Fundamentalism within a religious context might accurately be described as a corrective reaction to the excesses of one’s own contemporaries.
Within such a context, Jesus was himself a fundamentalist. As such, he took issue with the Ancient era of his time, the excesses of which were harmful to the very humanity he came to save.
Also, as such, he was not so different than the Protestant fundamentalists of the last century or so who have taken issue with the Modern era of our time, the excesses of which they, too, perceived as being harmful to the very humanity Jesus came to save.
Allow me to explain my preposterous, you might say, notion here.
As a micro-review, the Protestant movement of fundamentalism centered around these 5 fundamentals of faith: (1) The Protestant Bible is literally true in fact, and without any factual fallacies or errors; (2) The virgin birth of Christ is literally true in fact; (3) The substitutionary atonement of Christ is literally true in fact; (4) The bodily resurrection of Christ is literally true in fact; and (5) The biblical miracles are literally true in fact.
Such statements of fundamental faith, which began as a more rural response to the urbanized enlightenment of the industrial age, where late nineteenth century “elitism” and “intellectualism” had assumed a condescending role within America, gained traction among northern Reformed Protestants by the year 1910. This shift gave cover to the early response and brought forward its own urban “elite” and “intellectual” constituency. (Can you say Princeton University?) Its bottom line was that scripture is to be read and understood as factual truth, not as metaphor or parable. The spirit of the Law, for instance, could not possibly differ from the letter of the Law. The Modernist era was harmful toward those adherents of Christianity who questioned biblical letters of authority. Hence their anti-modernist reaction.
Any quarrels with my review above in microcosm?
If not, perhaps you’ll save them for what I’m about to say.
Because I’m not so sure Jesus didn’t have his own 5 fundamentals of faith, aimed at protecting those being harmed by the Ancient era of urban religious elitists and self-avowed intellectuals.
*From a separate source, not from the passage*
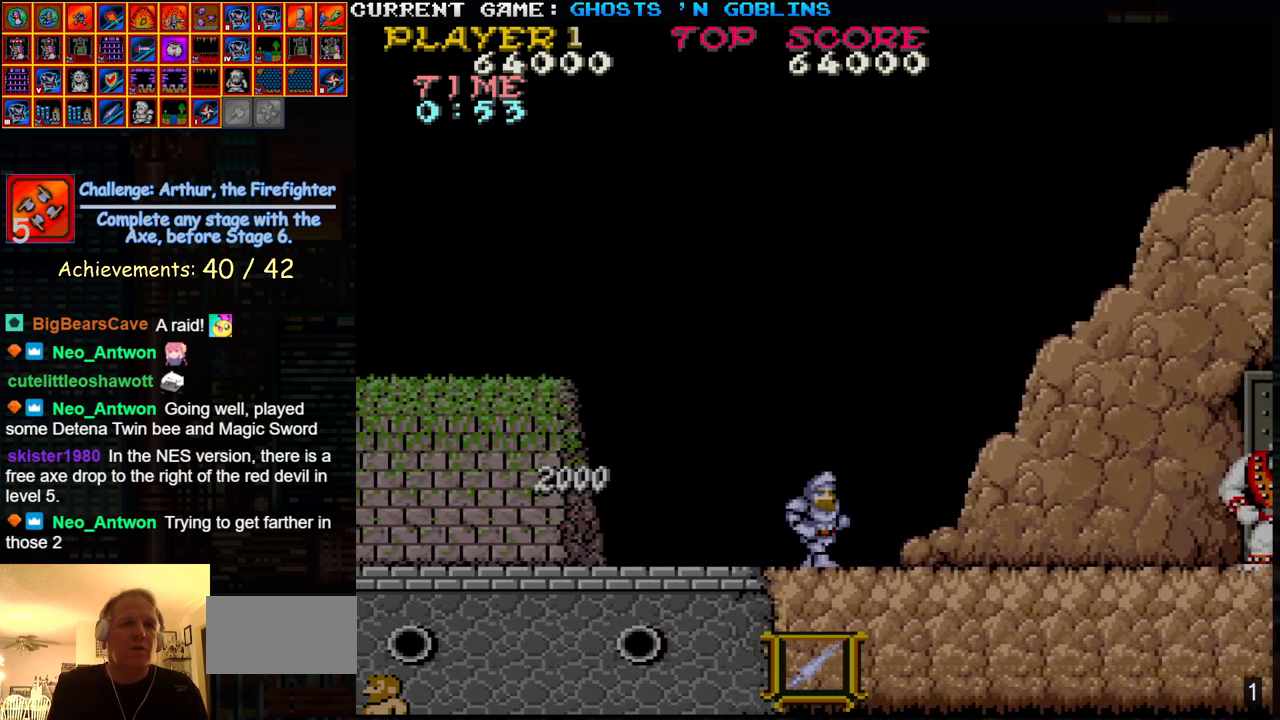
{"buttons": [], "left_stick": "left", "events": [[17, "SQUARE", "down"], [100, "SQUARE", "up"], [383, "left_stick", "center"], [433, "left_stick", "left"]]}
I wonder if he might not have listed them in something of this order: (1) The Kingdom of Heaven alone is literally true in fact, and all other prior kingdoms on earth (Roman Empire included) are the stuff of metaphors and parables; (2) The Spiritual new birth in baptism is literally true in fact, regardless of any physical birth circumstance; (3) The cross of atonement is only a metaphorical substitute, for true atonement comes when we take up our own cross and follow him, whereby we are saved by losing our own lives (not his life instead); (4) The bodily resurrection here on earth is literally the “woke Church” going into the worldly kingdoms and empires to baptize and teach people to love others as Christ has loved us; and (5) The greatest biblical miracle is when we follow the Christ by loving God as he did with all his heart, mind, soul and strength and by loving even his enemy neighbor as he loved himself; in laying down our lives for others’ sake; and in doing unto others what we would have others do unto us.
Now before we break out our New Testament books, chapters, and verses, even those in red letters, and go about arguing my points, suffice it to say that I’m mostly convinced that the Gospel of Jesus as taught by himself was a reaction against the Ancient fundamentals of faith that had gotten all twisted up in seeing the letter but missing the spirit; believing the fact but doubting the parable or metaphor or allegory; affirming the writings but denying the Kingdom; feeding the wolf but starving the sheep; and glorifying the authorities while persecuting those who questioned authority and spoke truth to power.
It will be hard to convince me that Jesus was not, fundamentally, offering humanity a Modern Gospel to replace the Ancient norms and superstitions for his people. Or that the Protestant evangelicals of mostly 20th century America are not, fundamentally, offering humanity the Ancient norms and superstitions to replace Christ’s Modern Gospel for our people. I will be a tough sell when it comes to seeing Jesus and today’s fundamentalists bearing his name as being on the same track going in the same direction. On the same track, yes. But I see them moving in opposite directions. While Jesus is progressing away from the Ancients and into our Modern and even Post-Modern age, today’s fundamentalists are regressing away from our own age and into, and for, the very Ancient norms Jesus was reacting against. I would call that a disconnect.
And in which case, I would answer the greater call to connection, hoping to become a fundamentalist like Jesus during this New Year of 2020.